Problem to solve
Write out the lines in the records below, starting with the line that contains "George_Johnson" and going on through the line that contains "and being able". Reproduce each of those lines with no changes.

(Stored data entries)

---

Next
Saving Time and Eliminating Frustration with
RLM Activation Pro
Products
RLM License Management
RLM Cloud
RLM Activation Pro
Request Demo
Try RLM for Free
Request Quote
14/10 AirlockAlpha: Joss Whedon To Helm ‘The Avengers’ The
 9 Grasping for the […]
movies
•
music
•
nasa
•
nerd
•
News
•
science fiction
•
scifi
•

---

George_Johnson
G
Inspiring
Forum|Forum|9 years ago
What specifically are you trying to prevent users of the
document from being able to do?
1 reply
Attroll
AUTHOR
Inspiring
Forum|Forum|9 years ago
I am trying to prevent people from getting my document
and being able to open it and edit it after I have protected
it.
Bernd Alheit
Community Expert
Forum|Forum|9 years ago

---

Solution to the exercise
George_Johnson
G
Inspiring
Forum|Forum|9 years ago
What specifically are you trying to prevent users of the
document from being able to do?
1 reply
Attroll
AUTHOR
Inspiring
Forum|Forum|9 years ago
I am trying to prevent people from getting my document
and being able to open it and edit it after I have protected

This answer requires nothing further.